═══ Given text ═══
To handle the resultant noise sensitivity, our solution is to perform a structure-texture decomposition on each of the input images and use the extracted structure layers to provide a further regularizing influence on the optical flow estimation. The underlying rationales are twofold: (1) The structure-texture decomposition acts as a denoiser, moving noise, rain streaks, and fine textures in the scene to the texture layer. While the structure layer necessarily loses out some fine texture information, it provides a stabilizing influence on the detailed flow information coming from the colored-residue image. (2) For the regions in the colored-residue image that are dark, the information coming from the structure layer is all that we have; even though it is admittedly lacking in details and might be somewhat inaccurate (since in dealing with rain, the structure layer extraction does not make use of the underlying physics of the rain formation process). Finally, by combining the colored-residue images and structure layers in one objective function, we make sure that the structure-texture variational denoising is done in a way consistent across images (critical for optical flow estimation), and the decomposition can also benefit from the redundancy coming from the multiple frames. As a result, we can compute the flow from rain images robustly.
Particularly with respect to optical flow computation in rainy scenes, our contributions are: (1) Introducing the residue channel and colored-residue image that are both free from rain streaks and rain accumulation, (2) proposing an objective function and its optimization mechanism that combine the colored-residue images and piecewise-smooth structure layers, (3) providing a real rain optical flow benchmark containing both synthesized motion (660 sequences) and real motion (100 sequences) to the public. Note that, in this paper we do not address raindrops attached to the camera lens. We assume that the camera is well protected from raindrops (e.g. placing the camera under a shelter, or using a special hardware like Spintec, which can deflect rain from the camera).
2 Related Work
Optical flow algorithms that are robust to noise and outliers have been studied for a long time (e.g., [4, 5, 33, 38]). While these techniques may be able to handle a moderate amount of corruptions such as those brought about by a drizzle [21, 26, 40, 44], they are unlikely to prevail against the heavy corruptions caused by a torrential downpour. Compounding these issues is the loss of contrast caused by rain accumulation, it causes both the BCC and GCC to be highly susceptible to noise.
═══
> **What to work on**
A. List the contributions the text on optical flow in rainy scenes claims for its work.
B. According to the text on optical flow in rainy scenes, what does the structure-texture decomposition move to the texture layer?
═══ Supplied entries ═══
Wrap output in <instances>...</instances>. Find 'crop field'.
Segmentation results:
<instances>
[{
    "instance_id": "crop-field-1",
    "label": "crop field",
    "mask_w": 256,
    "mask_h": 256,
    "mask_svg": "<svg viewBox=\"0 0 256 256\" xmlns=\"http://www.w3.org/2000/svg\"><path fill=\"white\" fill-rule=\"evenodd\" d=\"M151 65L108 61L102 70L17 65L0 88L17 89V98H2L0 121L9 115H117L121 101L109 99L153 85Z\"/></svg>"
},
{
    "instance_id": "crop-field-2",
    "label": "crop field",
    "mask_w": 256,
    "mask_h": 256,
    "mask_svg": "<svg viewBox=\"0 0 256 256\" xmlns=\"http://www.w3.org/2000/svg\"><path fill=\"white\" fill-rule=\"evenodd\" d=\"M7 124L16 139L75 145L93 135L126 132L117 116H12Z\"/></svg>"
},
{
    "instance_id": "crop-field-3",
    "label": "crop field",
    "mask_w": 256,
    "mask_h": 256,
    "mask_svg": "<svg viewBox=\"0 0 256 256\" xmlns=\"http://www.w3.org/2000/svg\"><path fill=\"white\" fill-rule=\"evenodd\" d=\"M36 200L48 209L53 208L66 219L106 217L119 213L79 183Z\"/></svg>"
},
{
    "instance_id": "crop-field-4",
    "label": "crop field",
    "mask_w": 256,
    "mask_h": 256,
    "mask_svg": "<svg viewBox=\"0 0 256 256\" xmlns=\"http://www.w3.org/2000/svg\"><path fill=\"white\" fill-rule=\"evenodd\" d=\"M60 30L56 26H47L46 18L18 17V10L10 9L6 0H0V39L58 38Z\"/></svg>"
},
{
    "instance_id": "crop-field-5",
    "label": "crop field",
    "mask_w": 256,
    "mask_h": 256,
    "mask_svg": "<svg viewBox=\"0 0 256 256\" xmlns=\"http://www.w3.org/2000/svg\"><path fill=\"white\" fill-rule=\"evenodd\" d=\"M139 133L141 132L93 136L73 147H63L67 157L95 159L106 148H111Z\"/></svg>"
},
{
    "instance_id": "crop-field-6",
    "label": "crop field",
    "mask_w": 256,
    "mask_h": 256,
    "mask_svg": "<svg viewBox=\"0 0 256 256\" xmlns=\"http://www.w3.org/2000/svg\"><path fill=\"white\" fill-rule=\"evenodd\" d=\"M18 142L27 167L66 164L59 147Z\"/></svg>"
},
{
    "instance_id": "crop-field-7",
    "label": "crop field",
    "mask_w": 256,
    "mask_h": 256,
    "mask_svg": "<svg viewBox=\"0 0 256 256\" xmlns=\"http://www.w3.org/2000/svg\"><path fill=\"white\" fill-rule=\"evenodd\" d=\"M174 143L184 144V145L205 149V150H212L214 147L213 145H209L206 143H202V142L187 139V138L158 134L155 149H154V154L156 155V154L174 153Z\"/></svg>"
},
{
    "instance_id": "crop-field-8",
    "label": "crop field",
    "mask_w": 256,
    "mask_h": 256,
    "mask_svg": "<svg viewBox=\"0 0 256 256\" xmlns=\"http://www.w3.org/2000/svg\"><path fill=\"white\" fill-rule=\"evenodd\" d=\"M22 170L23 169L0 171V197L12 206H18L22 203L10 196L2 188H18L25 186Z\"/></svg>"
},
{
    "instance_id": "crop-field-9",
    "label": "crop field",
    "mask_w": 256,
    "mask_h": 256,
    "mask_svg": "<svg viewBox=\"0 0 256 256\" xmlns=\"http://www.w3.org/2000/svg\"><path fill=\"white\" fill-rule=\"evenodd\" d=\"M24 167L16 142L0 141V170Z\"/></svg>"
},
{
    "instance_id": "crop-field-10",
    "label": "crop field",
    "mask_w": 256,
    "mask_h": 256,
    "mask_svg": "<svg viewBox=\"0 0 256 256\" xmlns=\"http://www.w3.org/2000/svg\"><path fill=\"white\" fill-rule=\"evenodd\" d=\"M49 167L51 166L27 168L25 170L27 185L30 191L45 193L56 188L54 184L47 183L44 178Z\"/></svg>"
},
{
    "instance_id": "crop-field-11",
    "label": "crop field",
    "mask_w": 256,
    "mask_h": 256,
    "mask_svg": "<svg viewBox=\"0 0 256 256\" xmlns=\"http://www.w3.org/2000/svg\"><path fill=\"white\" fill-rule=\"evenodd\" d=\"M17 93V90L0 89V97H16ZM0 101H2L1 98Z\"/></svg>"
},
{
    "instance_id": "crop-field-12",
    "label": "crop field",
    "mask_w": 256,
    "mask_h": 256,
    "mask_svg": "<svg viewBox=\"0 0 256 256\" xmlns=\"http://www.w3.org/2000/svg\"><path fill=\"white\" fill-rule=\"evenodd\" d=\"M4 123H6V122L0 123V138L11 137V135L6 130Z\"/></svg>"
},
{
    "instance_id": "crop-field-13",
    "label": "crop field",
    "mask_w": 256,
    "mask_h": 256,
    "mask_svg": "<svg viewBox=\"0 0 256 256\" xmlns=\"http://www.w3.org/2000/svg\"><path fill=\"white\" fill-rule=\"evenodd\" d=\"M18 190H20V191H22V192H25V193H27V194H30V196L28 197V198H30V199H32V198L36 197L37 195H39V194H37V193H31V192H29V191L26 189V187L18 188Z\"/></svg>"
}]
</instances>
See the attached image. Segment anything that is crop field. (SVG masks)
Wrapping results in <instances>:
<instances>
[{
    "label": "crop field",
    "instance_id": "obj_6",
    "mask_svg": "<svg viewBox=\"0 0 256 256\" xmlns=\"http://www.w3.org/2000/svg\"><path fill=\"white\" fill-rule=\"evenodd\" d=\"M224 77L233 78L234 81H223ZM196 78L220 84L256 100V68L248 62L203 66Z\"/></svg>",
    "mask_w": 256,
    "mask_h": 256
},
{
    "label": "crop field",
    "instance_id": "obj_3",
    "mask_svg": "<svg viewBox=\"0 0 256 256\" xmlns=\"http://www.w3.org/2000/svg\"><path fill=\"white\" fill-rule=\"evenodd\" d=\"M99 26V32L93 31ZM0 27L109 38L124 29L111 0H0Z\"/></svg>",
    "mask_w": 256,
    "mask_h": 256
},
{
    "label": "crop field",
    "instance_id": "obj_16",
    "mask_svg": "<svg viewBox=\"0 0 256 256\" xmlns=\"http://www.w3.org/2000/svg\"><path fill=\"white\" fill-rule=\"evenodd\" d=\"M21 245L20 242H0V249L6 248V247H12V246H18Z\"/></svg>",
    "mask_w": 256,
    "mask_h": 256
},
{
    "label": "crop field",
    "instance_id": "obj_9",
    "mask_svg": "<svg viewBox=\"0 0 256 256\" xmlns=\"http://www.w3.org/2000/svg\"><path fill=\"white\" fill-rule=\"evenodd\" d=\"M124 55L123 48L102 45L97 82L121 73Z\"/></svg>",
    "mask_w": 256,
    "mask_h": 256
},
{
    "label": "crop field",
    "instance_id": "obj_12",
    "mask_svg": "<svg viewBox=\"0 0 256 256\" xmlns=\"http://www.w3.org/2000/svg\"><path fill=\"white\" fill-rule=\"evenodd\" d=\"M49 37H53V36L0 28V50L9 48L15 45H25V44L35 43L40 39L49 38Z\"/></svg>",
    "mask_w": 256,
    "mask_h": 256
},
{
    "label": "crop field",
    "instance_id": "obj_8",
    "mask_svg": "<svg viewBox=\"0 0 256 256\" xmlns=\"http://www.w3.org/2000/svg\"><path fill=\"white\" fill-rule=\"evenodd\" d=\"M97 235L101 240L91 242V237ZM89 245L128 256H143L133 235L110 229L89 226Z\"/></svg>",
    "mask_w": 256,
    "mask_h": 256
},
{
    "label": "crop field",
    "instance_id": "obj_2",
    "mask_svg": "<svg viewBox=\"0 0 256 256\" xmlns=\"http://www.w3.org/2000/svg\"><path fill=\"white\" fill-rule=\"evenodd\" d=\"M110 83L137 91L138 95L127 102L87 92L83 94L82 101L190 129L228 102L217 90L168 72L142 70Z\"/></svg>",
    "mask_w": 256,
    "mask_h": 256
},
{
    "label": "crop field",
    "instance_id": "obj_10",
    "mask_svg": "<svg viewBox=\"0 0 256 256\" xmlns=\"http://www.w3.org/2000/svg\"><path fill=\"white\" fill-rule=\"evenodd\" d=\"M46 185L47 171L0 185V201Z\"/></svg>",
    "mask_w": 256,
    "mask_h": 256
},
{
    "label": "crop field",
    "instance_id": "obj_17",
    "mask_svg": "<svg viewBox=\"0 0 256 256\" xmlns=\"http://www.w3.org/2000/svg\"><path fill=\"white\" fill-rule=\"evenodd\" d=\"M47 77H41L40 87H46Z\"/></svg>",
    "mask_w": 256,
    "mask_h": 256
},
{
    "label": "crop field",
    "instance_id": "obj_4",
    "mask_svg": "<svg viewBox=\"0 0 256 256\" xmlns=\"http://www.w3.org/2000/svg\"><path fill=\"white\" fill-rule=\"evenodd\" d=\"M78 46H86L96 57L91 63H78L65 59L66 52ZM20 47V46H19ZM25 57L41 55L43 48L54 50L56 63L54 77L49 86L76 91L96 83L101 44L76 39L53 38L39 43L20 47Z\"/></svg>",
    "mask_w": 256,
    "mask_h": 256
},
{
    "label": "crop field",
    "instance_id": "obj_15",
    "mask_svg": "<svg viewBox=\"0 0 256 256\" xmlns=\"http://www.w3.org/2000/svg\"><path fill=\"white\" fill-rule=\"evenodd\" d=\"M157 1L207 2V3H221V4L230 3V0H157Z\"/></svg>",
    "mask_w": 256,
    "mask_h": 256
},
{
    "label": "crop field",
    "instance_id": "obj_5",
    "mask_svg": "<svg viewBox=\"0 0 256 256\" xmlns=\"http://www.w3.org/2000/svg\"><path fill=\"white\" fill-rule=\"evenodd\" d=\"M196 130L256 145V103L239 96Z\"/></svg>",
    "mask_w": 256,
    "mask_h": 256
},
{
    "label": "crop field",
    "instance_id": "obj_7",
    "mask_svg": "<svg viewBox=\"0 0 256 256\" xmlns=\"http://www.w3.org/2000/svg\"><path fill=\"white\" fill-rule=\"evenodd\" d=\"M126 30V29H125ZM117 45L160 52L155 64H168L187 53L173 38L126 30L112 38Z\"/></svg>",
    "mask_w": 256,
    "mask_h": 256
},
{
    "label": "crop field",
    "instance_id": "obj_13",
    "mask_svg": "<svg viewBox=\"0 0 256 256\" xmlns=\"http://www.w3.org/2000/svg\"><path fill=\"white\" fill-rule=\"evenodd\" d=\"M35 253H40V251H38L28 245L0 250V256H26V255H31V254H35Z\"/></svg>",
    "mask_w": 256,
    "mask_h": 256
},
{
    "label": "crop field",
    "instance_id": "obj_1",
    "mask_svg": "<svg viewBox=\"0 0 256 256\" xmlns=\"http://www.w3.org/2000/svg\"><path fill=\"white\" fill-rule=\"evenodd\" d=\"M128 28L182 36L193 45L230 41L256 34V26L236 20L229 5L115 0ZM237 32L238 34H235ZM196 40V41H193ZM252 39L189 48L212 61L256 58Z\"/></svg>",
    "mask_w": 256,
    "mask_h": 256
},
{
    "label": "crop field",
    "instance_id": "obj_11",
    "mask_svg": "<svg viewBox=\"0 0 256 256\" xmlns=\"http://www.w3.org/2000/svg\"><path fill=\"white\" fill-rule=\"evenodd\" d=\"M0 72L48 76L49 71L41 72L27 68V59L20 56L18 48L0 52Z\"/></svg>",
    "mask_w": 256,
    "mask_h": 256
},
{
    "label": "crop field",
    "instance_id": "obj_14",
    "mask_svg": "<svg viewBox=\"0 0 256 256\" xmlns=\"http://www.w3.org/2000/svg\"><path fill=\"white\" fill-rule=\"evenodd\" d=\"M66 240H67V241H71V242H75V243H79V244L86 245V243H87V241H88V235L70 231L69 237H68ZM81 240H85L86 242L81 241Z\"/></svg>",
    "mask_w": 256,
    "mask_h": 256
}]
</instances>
═══
> **Results of the tasks**
A.
1. Introducing the residue channel and colored-residue image, both free from rain streaks and rain accumulation
2. Proposing an objective function and its optimization mechanism that combine the colored-residue images and piecewise-smooth structure layers
3. Providing the public with a real rain optical flow benchmark containing both synthesized motion (660 sequences) and real motion (100 sequences)

B. Noise, rain streaks, and fine textures in the scene.